Metadata-Version: 2.4
Name: teradata-opus-translate
Version: 1.0.2
Summary: Convert Helsinki-NLP OPUS / Marian translation models into self-contained ONNX files for deployment to Teradata Vantage via Bring Your Own Model (BYOM).
Author-email: Alexander Smirnov <alexander.smirnov@teradata.com>
Project-URL: Homepage, https://github.com/asmirnov-tba/teradata-opus-translate-ce
Project-URL: Repository, https://github.com/asmirnov-tba/teradata-opus-translate-ce
Project-URL: Issues, https://github.com/asmirnov-tba/teradata-opus-translate-ce/issues
Keywords: teradata,byom,onnx,translation,marian,huggingface,opus
Classifier: Development Status :: 4 - Beta
Classifier: Intended Audience :: Developers
Classifier: Operating System :: POSIX :: Linux
Classifier: Operating System :: MacOS
Classifier: Programming Language :: Python :: 3
Classifier: Programming Language :: Python :: 3.12
Classifier: Topic :: Scientific/Engineering :: Artificial Intelligence
Classifier: Topic :: Database
Requires-Python: >=3.12
Description-Content-Type: text/markdown
Requires-Dist: transformers<5.0,>=4.40
Requires-Dist: torch<3.0,>=2.2
Requires-Dist: onnx<2.0,>=1.16
Requires-Dist: onnxruntime<1.22,>=1.17
Requires-Dist: sentencepiece<0.3,>=0.2.0
Requires-Dist: tokenizers<1.0,>=0.19
Requires-Dist: sacremoses<0.2,>=0.1.1
Requires-Dist: numpy<3.0,>=1.26
Provides-Extra: test
Requires-Dist: pytest<9.0,>=8.0; extra == "test"
Requires-Dist: pytest-cov<6.0,>=5.0; extra == "test"
Provides-Extra: dev
Requires-Dist: pytest<9.0,>=8.0; extra == "dev"
Requires-Dist: pytest-cov<6.0,>=5.0; extra == "dev"
Requires-Dist: ruff<1.0,>=0.5; extra == "dev"
Requires-Dist: mypy<2.0,>=1.10; extra == "dev"
Requires-Dist: onnxruntime==1.21.1; extra == "dev"
Requires-Dist: teradatasql>=20.0.0; extra == "dev"
Requires-Dist: teradataml>=20.0.0.0; extra == "dev"
Provides-Extra: byom-compat
Requires-Dist: onnxruntime==1.21.1; extra == "byom-compat"
Provides-Extra: notebook
Requires-Dist: jupyter>=1.0; extra == "notebook"
Requires-Dist: ipykernel>=6.29; extra == "notebook"
Requires-Dist: papermill<3.0,>=2.6; extra == "notebook"
Requires-Dist: nbconvert<8.0,>=7.16; extra == "notebook"
Requires-Dist: pandas<3.0,>=2.0; extra == "notebook"
Requires-Dist: teradataml>=20.0.0.0; extra == "notebook"

> [REQUEST 1]: For each statement about the package metadata, answer yes or no and quote the words that decide it: (a) the package needs Python 3.12 or newer; (b) Windows is listed as a supported operating system; (c) the "byom-compat" extra pins onnxruntime to version 1.21.1.
The entries that come next are unrelated to the package metadata.

> [RECORDS FOR THE EXERCISE]:

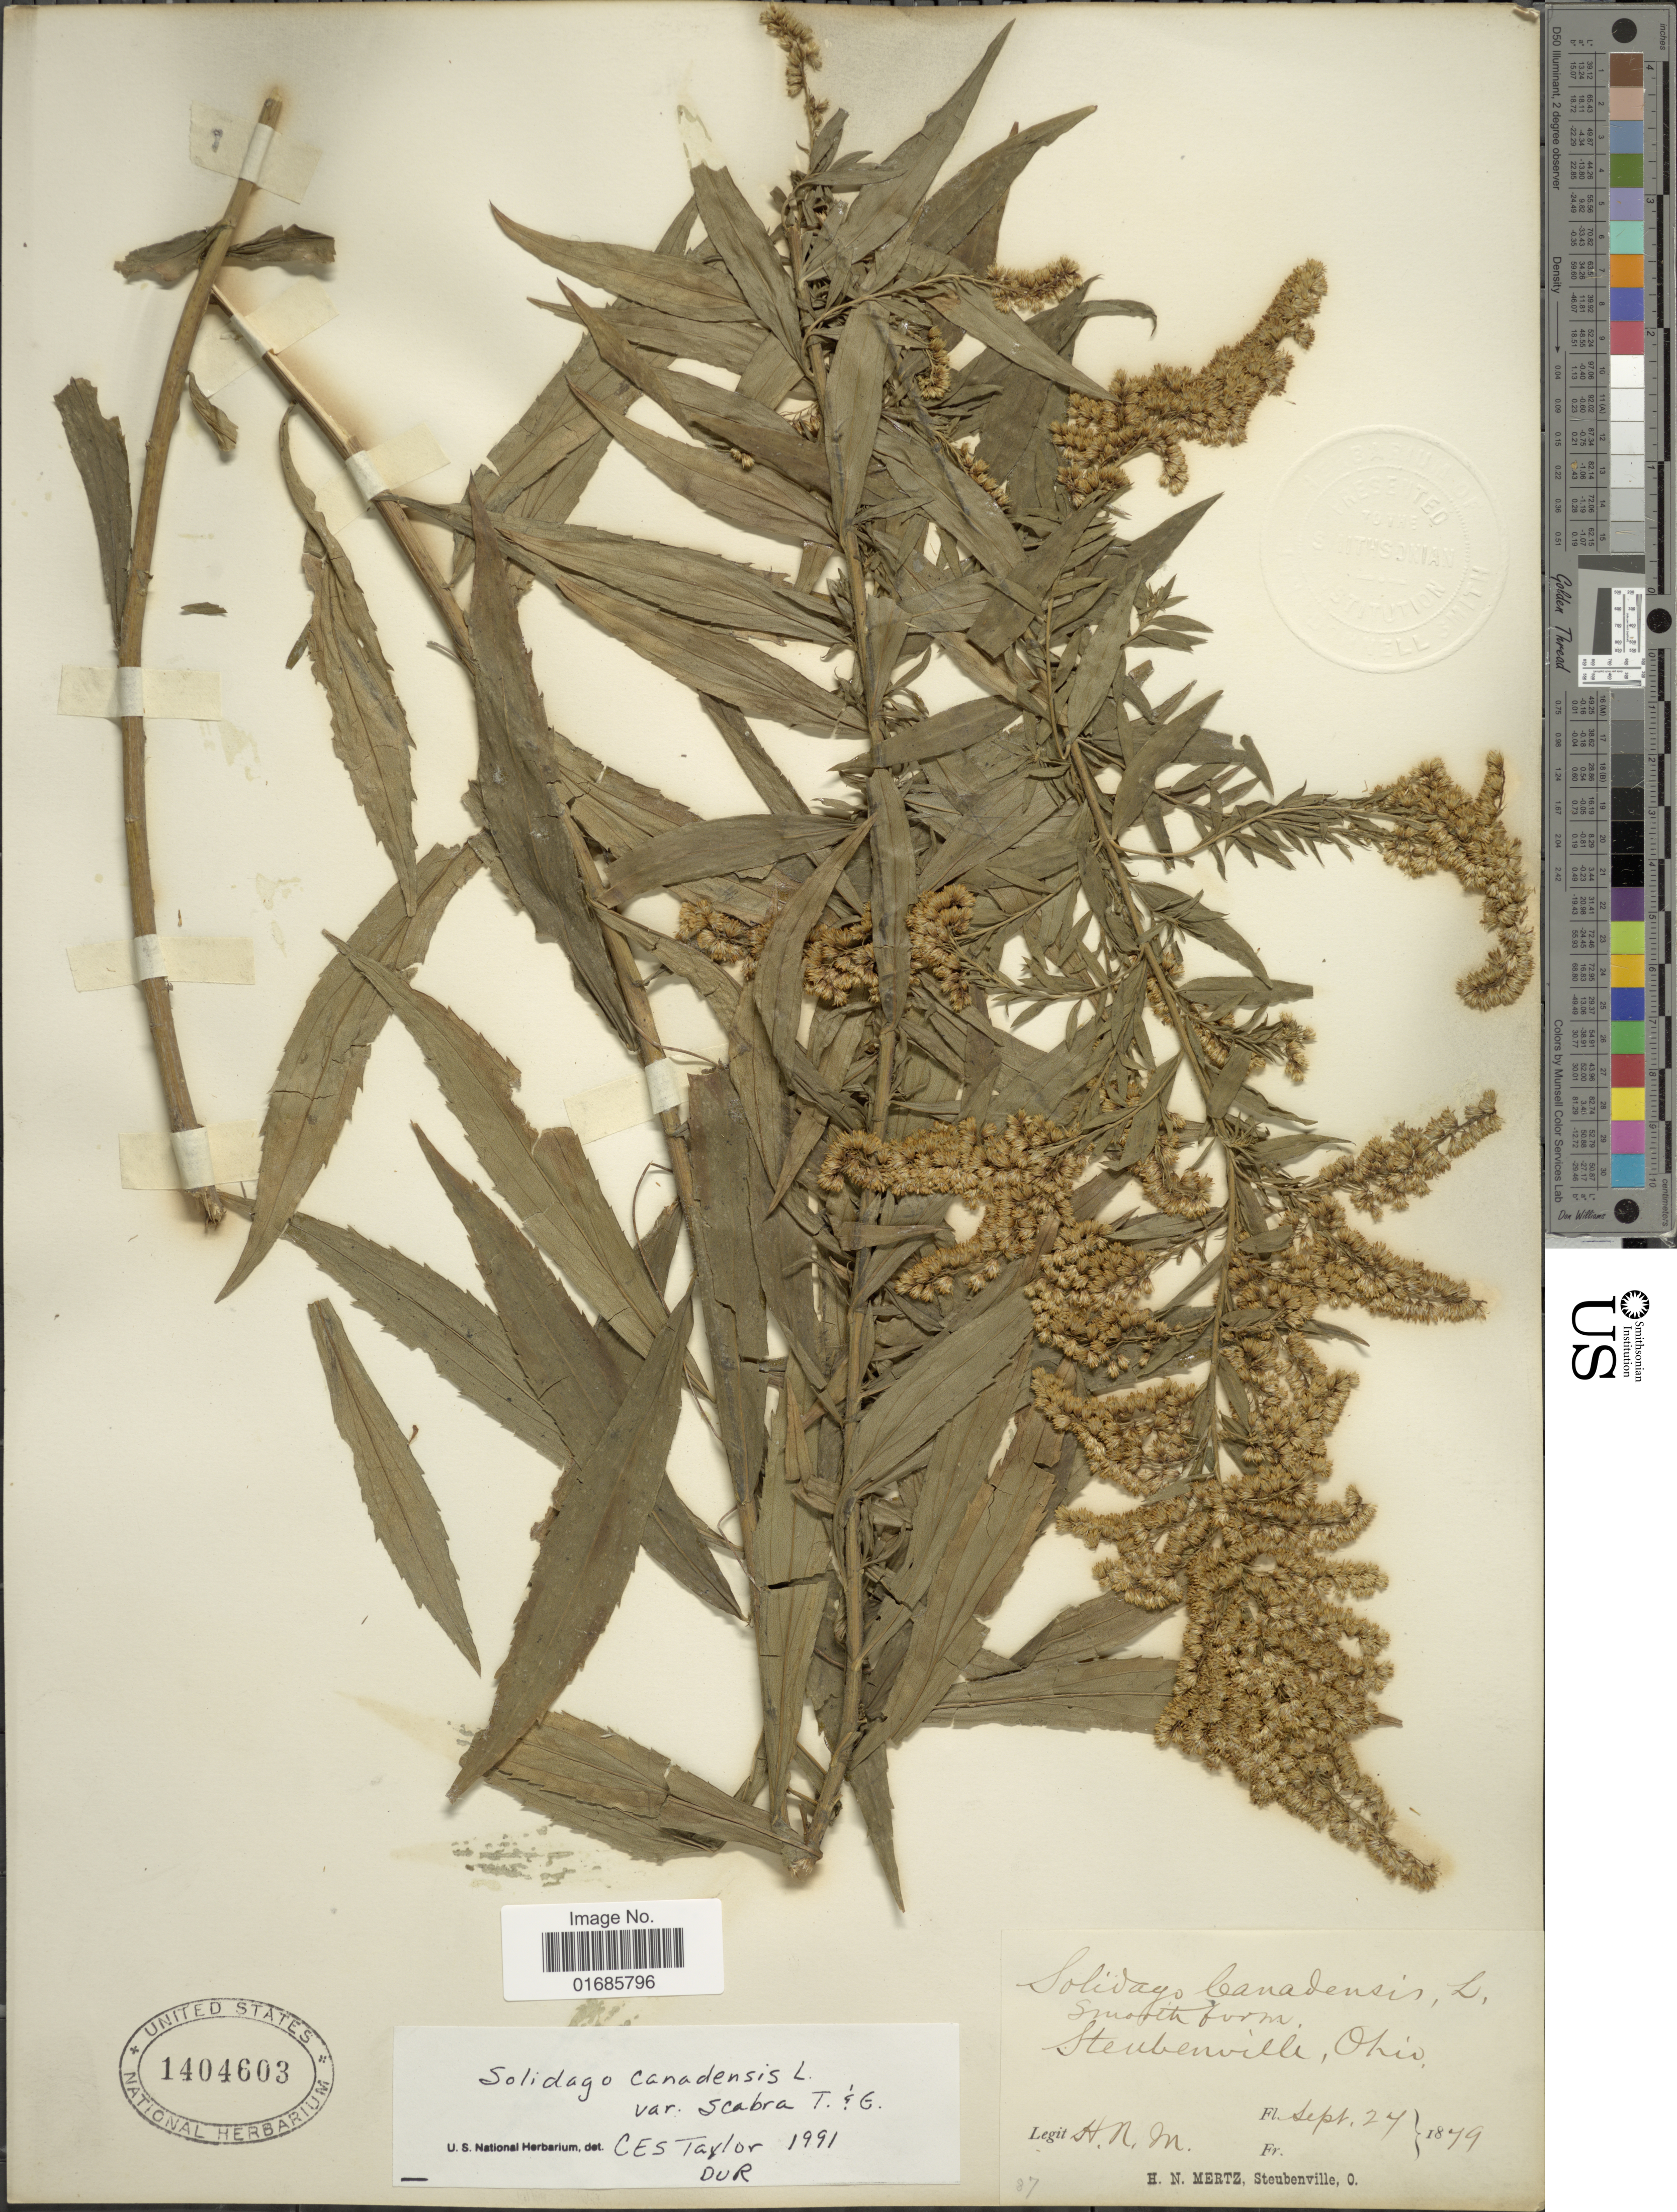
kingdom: Plantae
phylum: Tracheophyta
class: Magnoliopsida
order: Asterales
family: Asteraceae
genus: Solidago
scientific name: Solidago canadensis var. scabra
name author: (Muhl. ex Willd.) Torr. & A. Gray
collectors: H. Mertz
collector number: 87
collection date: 1849-09-24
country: United States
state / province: Ohio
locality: Steubenville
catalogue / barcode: US 1404603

> [REQUEST 2]: Echo the entries, beginning at the line that contains "collection date: 1849-09-24" and stopping after the last line of the entries.

> [EXERCISE SOLUTION 1]:
(a) Yes: "Requires-Python: >=3.12"
(b) No: the only operating systems listed are "Operating System :: POSIX :: Linux" and "Operating System :: MacOS"
(c) Yes: "Requires-Dist: onnxruntime==1.21.1; extra == "byom-compat""

> [EXERCISE SOLUTION 2]:
collection date: 1849-09-24
country: United States
state / province: Ohio
locality: Steubenville
catalogue / barcode: US 1404603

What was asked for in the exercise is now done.